• [Schriftliche Aufgabe]
Entnimm die Zeilen vom Anfang bis einschließlich der Zeile mit „ipsum at (766, 743) colour: orange -> blue“ und gib sie unverändert wieder.

• [Zeilen des Datensatzes]

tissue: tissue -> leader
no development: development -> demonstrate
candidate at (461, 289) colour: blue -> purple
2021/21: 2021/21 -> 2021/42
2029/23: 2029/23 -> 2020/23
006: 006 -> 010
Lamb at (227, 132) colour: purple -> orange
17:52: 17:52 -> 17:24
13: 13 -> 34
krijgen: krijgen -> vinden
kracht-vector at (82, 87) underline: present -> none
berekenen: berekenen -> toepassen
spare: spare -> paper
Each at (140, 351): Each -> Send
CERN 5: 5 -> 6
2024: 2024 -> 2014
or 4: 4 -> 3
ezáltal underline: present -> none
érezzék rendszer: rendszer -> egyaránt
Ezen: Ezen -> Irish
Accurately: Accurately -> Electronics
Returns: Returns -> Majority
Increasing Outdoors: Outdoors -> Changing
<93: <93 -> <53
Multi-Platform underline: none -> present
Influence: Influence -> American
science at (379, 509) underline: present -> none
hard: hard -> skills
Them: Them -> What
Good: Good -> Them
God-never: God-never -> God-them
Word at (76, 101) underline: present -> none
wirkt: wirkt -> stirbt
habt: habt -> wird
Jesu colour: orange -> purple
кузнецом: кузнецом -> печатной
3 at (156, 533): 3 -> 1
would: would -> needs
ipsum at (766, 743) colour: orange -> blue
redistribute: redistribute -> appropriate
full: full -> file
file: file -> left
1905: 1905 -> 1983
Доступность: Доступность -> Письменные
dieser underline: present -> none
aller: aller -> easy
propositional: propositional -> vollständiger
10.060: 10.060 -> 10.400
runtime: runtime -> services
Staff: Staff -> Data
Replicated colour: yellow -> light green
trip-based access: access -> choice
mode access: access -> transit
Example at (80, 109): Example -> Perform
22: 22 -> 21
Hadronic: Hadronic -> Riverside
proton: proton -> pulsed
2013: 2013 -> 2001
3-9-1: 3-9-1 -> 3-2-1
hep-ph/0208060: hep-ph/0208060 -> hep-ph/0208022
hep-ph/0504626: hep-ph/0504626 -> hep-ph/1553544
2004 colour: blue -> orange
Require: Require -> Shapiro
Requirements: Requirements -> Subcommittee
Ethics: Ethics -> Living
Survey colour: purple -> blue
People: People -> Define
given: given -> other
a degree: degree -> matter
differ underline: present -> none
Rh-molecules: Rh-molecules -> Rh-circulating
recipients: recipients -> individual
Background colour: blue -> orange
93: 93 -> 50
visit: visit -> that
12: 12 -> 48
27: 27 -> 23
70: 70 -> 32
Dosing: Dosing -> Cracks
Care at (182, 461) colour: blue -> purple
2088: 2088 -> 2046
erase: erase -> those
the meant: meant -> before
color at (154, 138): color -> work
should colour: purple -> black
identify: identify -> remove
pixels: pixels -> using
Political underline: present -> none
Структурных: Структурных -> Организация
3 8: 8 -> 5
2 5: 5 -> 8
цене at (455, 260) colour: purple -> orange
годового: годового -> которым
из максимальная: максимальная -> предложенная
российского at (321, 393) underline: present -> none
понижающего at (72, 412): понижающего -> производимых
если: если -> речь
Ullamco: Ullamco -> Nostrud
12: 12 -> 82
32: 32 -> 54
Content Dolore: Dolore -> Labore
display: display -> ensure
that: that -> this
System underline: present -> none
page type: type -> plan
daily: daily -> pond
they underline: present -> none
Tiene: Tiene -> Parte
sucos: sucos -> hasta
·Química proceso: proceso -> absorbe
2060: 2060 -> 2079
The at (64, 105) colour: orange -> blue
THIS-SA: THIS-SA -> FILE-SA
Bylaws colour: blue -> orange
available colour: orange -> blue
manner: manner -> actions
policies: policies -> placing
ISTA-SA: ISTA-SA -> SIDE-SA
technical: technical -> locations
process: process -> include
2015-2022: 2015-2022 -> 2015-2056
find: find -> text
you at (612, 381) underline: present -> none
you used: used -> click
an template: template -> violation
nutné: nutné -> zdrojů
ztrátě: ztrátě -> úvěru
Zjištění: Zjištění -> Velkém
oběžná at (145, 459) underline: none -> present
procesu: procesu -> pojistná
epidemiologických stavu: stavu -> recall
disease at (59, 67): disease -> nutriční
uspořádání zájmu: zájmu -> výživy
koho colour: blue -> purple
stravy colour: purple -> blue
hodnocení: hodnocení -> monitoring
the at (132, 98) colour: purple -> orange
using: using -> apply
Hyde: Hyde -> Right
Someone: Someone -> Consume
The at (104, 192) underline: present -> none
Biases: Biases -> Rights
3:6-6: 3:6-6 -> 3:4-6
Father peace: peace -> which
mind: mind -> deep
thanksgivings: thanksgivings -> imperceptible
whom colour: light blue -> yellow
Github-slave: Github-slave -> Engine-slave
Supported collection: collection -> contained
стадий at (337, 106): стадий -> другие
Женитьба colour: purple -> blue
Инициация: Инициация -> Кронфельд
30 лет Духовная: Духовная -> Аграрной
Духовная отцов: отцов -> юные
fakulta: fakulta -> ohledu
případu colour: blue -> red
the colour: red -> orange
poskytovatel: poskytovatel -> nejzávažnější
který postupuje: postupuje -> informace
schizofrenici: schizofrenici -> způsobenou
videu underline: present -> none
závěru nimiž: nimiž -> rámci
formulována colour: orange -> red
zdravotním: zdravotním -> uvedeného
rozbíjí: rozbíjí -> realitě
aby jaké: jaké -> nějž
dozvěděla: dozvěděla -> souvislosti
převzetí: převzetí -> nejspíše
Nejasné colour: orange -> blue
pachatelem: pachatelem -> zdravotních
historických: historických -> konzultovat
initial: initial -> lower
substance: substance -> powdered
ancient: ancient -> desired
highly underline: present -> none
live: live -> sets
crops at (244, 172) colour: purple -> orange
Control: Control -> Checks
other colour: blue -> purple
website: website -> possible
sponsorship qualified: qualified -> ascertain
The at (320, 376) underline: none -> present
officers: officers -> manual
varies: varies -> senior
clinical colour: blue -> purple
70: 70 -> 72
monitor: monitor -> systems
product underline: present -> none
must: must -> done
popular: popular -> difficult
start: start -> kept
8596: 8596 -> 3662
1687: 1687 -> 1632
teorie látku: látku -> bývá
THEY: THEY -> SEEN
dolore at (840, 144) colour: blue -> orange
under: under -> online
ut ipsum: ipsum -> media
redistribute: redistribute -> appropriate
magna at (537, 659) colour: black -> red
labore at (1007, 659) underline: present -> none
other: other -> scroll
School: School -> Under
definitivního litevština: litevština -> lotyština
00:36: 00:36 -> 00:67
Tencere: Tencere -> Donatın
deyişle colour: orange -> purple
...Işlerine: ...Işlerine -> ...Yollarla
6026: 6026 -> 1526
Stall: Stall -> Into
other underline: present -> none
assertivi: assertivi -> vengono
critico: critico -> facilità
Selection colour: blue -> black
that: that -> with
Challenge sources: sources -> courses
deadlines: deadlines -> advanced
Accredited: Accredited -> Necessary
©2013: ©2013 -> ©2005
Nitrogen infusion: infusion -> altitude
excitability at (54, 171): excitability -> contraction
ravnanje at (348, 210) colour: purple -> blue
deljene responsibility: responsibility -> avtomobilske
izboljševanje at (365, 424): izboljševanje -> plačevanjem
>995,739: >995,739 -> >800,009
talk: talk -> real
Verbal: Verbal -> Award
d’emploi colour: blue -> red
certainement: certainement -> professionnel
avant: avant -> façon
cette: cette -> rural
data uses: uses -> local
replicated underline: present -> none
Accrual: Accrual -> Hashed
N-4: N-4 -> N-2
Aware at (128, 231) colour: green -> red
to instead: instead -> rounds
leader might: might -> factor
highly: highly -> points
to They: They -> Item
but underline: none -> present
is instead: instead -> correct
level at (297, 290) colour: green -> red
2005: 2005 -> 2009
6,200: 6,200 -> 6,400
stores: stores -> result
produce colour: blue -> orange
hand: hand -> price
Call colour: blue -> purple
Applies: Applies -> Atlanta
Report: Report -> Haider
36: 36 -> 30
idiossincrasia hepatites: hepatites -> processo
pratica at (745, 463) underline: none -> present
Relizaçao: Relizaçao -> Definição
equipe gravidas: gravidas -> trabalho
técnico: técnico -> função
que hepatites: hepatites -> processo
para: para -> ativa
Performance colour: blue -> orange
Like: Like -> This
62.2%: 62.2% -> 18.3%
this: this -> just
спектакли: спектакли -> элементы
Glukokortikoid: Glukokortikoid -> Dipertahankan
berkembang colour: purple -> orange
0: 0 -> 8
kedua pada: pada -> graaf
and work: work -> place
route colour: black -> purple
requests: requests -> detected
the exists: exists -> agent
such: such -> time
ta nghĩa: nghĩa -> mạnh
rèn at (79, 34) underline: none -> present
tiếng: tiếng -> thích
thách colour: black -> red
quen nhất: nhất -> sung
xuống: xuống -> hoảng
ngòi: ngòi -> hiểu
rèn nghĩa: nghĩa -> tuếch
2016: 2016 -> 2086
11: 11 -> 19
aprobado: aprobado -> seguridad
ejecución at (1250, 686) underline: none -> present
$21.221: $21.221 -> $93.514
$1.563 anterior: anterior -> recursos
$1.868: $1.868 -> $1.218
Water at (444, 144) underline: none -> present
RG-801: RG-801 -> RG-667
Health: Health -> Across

• [Antwort]
tissue: tissue -> leader
no development: development -> demonstrate
candidate at (461, 289) colour: blue -> purple
2021/21: 2021/21 -> 2021/42
2029/23: 2029/23 -> 2020/23
006: 006 -> 010
Lamb at (227, 132) colour: purple -> orange
17:52: 17:52 -> 17:24
13: 13 -> 34
krijgen: krijgen -> vinden
kracht-vector at (82, 87) underline: present -> none
berekenen: berekenen -> toepassen
spare: spare -> paper
Each at (140, 351): Each -> Send
CERN 5: 5 -> 6
2024: 2024 -> 2014
or 4: 4 -> 3
ezáltal underline: present -> none
érezzék rendszer: rendszer -> egyaránt
Ezen: Ezen -> Irish
Accurately: Accurately -> Electronics
Returns: Returns -> Majority
Increasing Outdoors: Outdoors -> Changing
<93: <93 -> <53
Multi-Platform underline: none -> present
Influence: Influence -> American
science at (379, 509) underline: present -> none
hard: hard -> skills
Them: Them -> What
Good: Good -> Them
God-never: God-never -> God-them
Word at (76, 101) underline: present -> none
wirkt: wirkt -> stirbt
habt: habt -> wird
Jesu colour: orange -> purple
кузнецом: кузнецом -> печатной
3 at (156, 533): 3 -> 1
would: would -> needs
ipsum at (766, 743) colour: orange -> blue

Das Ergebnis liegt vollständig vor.